In the VC world, we often talk about building the “picks and shovels” plays in new markets which has its roots in selling picks and shovels (and other necessities and luxuries) to miners in the Gold Rush. Today, the only thing buzzier than DAOs and NFTs may perhaps be the metaverse which is emerging as the largest new platform for entrepreneurs to take advantage of since the smartphone. While it’s unclear if a single company like Meta (fka Facebook) or a plethora of companies will come to dominate the metaverse, there will be many “picks and shovels” opportunities to take advantage of and build Levi’s-type businesses catering to this audience. Digital clothes and accessories, virtual land and property (Decentraland and Sandbox have been absolutely exploding), art, wine, collectibles, and pretty much anything else you use in your day-to-day life could be an opportunity to sell items to users transitioning more and more of their lives into the digital metaverse. Tons of opportunities abound here and we are already seeing some companies starting to build or take advantage of the opportunity like Nvidia and Roblox.

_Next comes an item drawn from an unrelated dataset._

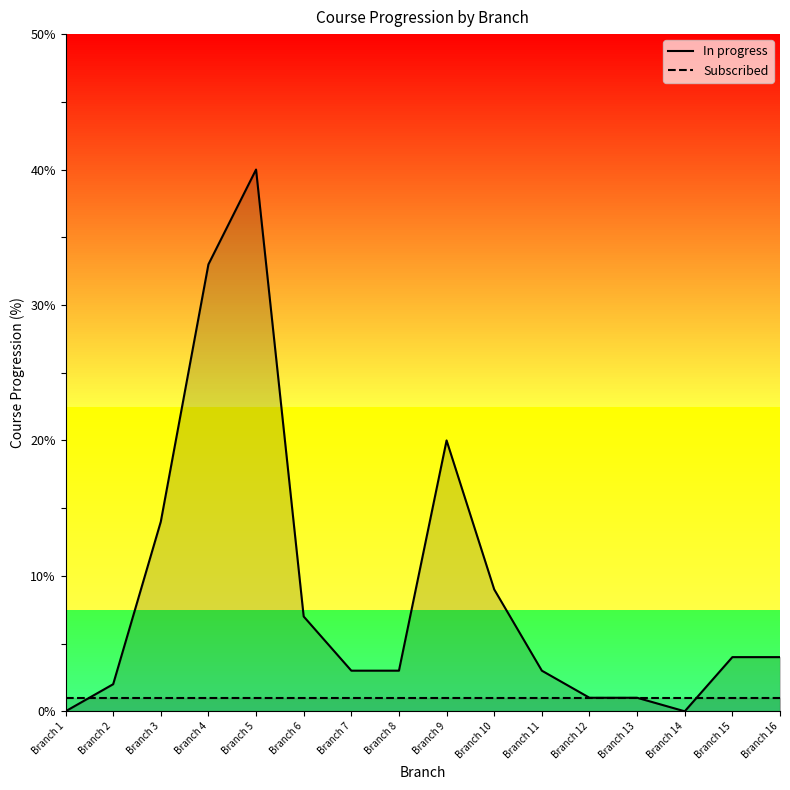

Reading left to right, what are all the values shown in this chart?

In progress: 0	2	14	33	40	7	3	3	20	9	3	1	1	0	4	4
Subscribed: 1	1	1	1	1	1	1	1	1	1	1	1	1	1	1	1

3. Fractional Ownership of Cash Flow Businesses
The concept of fractional ownership has existed for decades. It originated with business jets in the 1960s which were extremely expensive, so Richard Santulli created NetJets which allowed people to share the cost of private jets. Typically, fractional ownership is used for high-value tangible assets like real estate, yachts, or planes. The concept of a timeshare for residential real estate has also existed since the 60s and became popular in Europe after WWII and then in the US in the 1970s. Recently, we’ve seen Pacaso, a company using the fractional ownership model for 2nd homes that was started by former Zillow founders Austin Allison and Spencer Rascoff raise an eye-popping $1.5B in under a year. We’ve also seen other fractional ownership models emerge for alternative high-value assets like Masterworks for fine art or Rally for exotic cars.

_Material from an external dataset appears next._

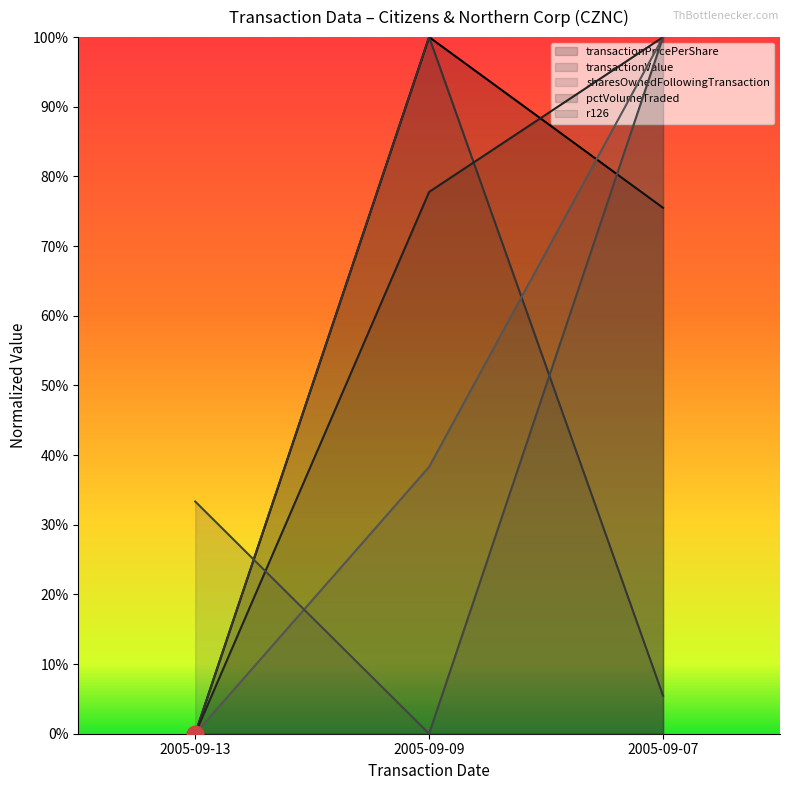

How many series are shown in this chart?

5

While fractional ownership traditionally has been applied to assets where the investors intend on utilizing it part time, the same model can be applied to pure revenue-generating endeavors like owning part of a cash flow business. Things like car washes, storage units, mobile home parks, laundromats, and more can yield great monthly passive income. Yet, for the average person, the idea of owning one of these businesses doesn’t seem approachable. There are tons of courses you can pay for online that teach you all about investing in and managing cash flow businesses but what if there was a way to just enable you to invest in one without doing any work? The company would do the heavy lifting to identify the right assets, handle all of the management, create an easy-to-use platform for investors, and then pay out profits/dividends to investors. Just like many of the other alternative investment platforms, you could trade in and out of various positions as liquidity is created among the investor pool.